Thank you for this great patch!

>
> damon_ptep_mkold() clears the PTE Access Flag so that a later
> access will set it again and damon_folio_young() can observe it
> via pte_young().
>
> On arm64, however, ptep_test_and_clear_young() clears AF in the
> page tables without invalidating the corresponding TLB entry.
> Subsequent accesses can therefore continue hitting a stale TLB
> entry without a page table walk. The PTE AF bit stays clear,
> pte_young() reports false, and DAMON treats the region as
> unaccessed.
>
> folio_set_idle() does not help here. It updates only software
> state, and accesses through a stale TLB entry do not clear the
> idle flag.
>
> As a result, nr_accesses stays low regardless of the real access
> pattern. DAMOS schemes fail to match, WSS estimation reports
> zero, and actions like pageout never trigger.

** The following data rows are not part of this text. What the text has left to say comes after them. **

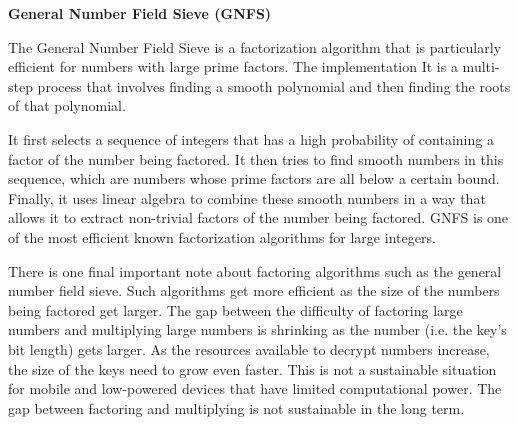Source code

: \documentclass{article}
\begin{document}



\begin{center}
\textbf{General Number Field Sieve (GNFS)}
\end{center}

The General Number Field Sieve is a factorization algorithm that is particularly efficient for numbers with large prime factors. The implementation It is a multi-step process that involves finding a smooth polynomial and then finding the roots of that polynomial.

\vspace{2mm}
It first selects a sequence of integers that has a high probability of containing a factor of the number being factored. It then tries to find smooth numbers in this sequence, which are numbers whose prime factors are all below a certain bound. Finally, it uses linear algebra to combine these smooth numbers in a way that allows it to extract non-trivial factors of the number being factored. GNFS is one of the most efficient known factorization algorithms for large integers.

\vspace{2mm}
There is one final important note about factoring algorithms such as the general number field sieve. Such algorithms get more efficient as the size of the numbers being factored get larger. The gap between the difficulty of factoring large numbers and multiplying large numbers is shrinking as the number (i.e. the key's bit length) gets larger. As the resources available to decrypt numbers increase, the size of the keys need to grow even faster. This is not a sustainable situation for mobile and low-powered devices that have limited computational power. The gap between factoring and multiplying is not sustainable in the long term.
\end{document}
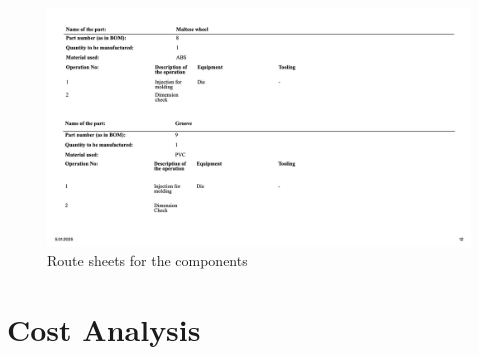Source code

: \documentclass[12pt]{article}
\begin{document}
\begin{appendices}
\begin{figure}[H]
    \centering
    \includegraphics[width=\textwidth]{Slide12.jpeg} 
    \caption{Route sheets for the components}
    \label{fig:route-sheet}
\end{figure}

\section{Cost Analysis}


\end{appendices}
\end{document}
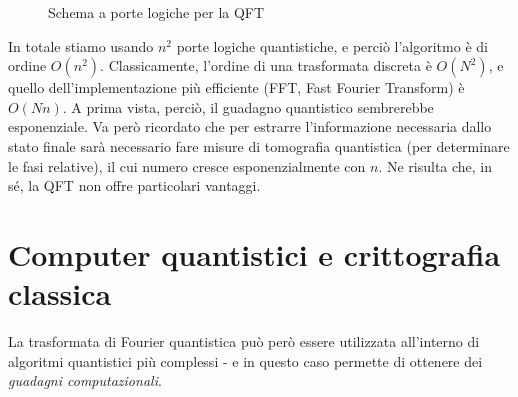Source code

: \documentclass[../../InformazioneQuantistica.tex]{subfiles}
\begin{document}
\begin{figure}[H]
    \centering
    \caption{Schema a porte logiche per la QFT\label{fig:QFT-gates}}
\end{figure}

In totale stiamo usando $n^2$ porte logiche quantistiche, e perciò l'algoritmo è di ordine $O(n^2)$. Classicamente, l'ordine di una trasformata discreta è $O(N^2)$, e quello dell'implementazione più efficiente (FFT, Fast Fourier Transform) è $O(Nn)$. A prima vista, perciò, il guadagno quantistico sembrerebbe esponenziale. Va però ricordato che per estrarre l'informazione necessaria dallo stato finale sarà necessario fare misure di tomografia quantistica (per determinare le fasi relative), il cui numero cresce esponenzialmente con $n$. Ne risulta che, in sé, la QFT non offre particolari vantaggi. 

\section{Computer quantistici e crittografia classica}
La trasformata di Fourier quantistica può però essere utilizzata all'interno di algoritmi quantistici più complessi - e in questo caso permette di ottenere dei \textit{guadagni computazionali}.\\
\end{document}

You are correct. Nonetheless, we intentionally designed DAMON in this way, to
avoid the performance overhead from the added TLB flushes. Meanwhile, we
believed this is ok in terms of the monitoring results accuracy on real world
production environment, becasue such environments would have large amount of
working set that flushes TLB buffers anyway. We decided to take this way after
a measurement [1].

And apparently you found this behavior as problematic on a test environment
that having small size of working set. We found a similar issue in DAMON
selftest, and we updated the test [2] to simulate the expected real world
production environments, rather than changing DAMON.

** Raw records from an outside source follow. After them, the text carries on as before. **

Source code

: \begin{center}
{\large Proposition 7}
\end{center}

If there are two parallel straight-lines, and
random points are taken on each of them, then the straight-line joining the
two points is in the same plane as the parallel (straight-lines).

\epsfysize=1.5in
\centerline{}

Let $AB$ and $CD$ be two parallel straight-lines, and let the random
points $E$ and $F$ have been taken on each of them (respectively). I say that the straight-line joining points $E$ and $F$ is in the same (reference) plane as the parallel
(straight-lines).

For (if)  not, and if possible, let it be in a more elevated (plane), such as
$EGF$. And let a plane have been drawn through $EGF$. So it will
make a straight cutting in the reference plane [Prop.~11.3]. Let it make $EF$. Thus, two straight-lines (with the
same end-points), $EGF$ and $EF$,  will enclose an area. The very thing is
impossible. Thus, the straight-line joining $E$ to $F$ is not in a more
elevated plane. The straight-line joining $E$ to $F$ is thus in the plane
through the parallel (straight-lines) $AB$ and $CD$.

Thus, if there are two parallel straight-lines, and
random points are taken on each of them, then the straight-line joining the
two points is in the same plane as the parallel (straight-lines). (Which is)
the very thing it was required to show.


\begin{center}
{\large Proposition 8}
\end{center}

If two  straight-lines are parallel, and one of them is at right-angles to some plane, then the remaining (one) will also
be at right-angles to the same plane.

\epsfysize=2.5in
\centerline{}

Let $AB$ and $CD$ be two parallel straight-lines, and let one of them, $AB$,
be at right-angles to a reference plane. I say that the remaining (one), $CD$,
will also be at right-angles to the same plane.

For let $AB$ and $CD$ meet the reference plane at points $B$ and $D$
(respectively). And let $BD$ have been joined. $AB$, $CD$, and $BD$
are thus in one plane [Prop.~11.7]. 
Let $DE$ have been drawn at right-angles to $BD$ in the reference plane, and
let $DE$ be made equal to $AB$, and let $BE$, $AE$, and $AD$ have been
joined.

But, this kind of question is recurring. In addition to the previous
discussion, there were a few private inqueries for this issue. And though the
real world production environment is the priamry target of DAMON, I understand
it is better to support testing environment, too. So, I think it is better to
make some changes for this issue, if it doesn't make other problems.

>
> Fix this by switching to ptep_clear_flush_young() and
> pmdp_clear_flush_young().
>
> On arm64 these perform the required TLB invalidation after
> clearing AF. The invalidation is deferred, but still sufficient
> for DAMON's sampling granularity.
>
> On x86, ptep_clear_flush_young() is equivalent to
> ptep_test_and_clear_young() for base pages, so there is no
> behavioral change. pmdp_clear_flush_young() additionally performs
> a flush at PMD level, matching the existing x86 implementation.
>
> On powerpc, riscv, and s390, the clear_flush variants currently
> map back to test_and_clear implementations, so this patch does not
> change their behavior.

This change seems much nicer and might be more optimized than my simple
implementation of tlb flush [1] that I tested before.

>
> Reproduced on arm64 (128 CPUs, 7.1.0-rc4):
>
> before:
> WSS estimation: 50th percentile error 100% (reported as zero)
> apply_interval: schemes never tried
>
> after:
> WSS estimation: 50th percentile error 0.08%
> apply_interval: passes

And nice test results. I guess you are referring to the tests in damon-tests?
Clarifying the context would be nice.

Also, have you had a chance to measure the performance impact?

So, I'd like to have this change. But, unless we have very clear evidence
showing this change is not increasing the performance overhead, I'd prefer
making this as an optional feature.

For the user interface, we could add a new sysfs file for the option, say,
'flush_sample_tlb' under 'monitoring_attrs' directory.

For long term, I'm planning [1] to extend the data attributes monitoring
feature so that data access becomes just one of the attributes. Once it is
done, we could control this tlb flush option using the probes interface.

I was initially thinking about asking Kunwu to wait until the data attributes
monitoring extension is done, and add this tlb flush option on top of that.
Because, otherwise, we may need to deprecate 'flush_sample_tlb' after the
extension is done. But, we will anyway need to deprecate a few interfaces
including 'nr_accesses'. Doing the deprecation of 'flush_sample_tlb' together
with it shouldn't be huge amount of overhead.

So, unless Kunwu and Lian has other concerns, I'd suggest the
'flush_sample_tlb' path.

[...]

[1] https://lore.kernel.org/20200403103059.12762-1-sjpark@xxxxxxxxxx/
[2] https://lore.kernel.org/20260117020731.226785-3-sj@xxxxxxxxxx/


Thanks,
SJ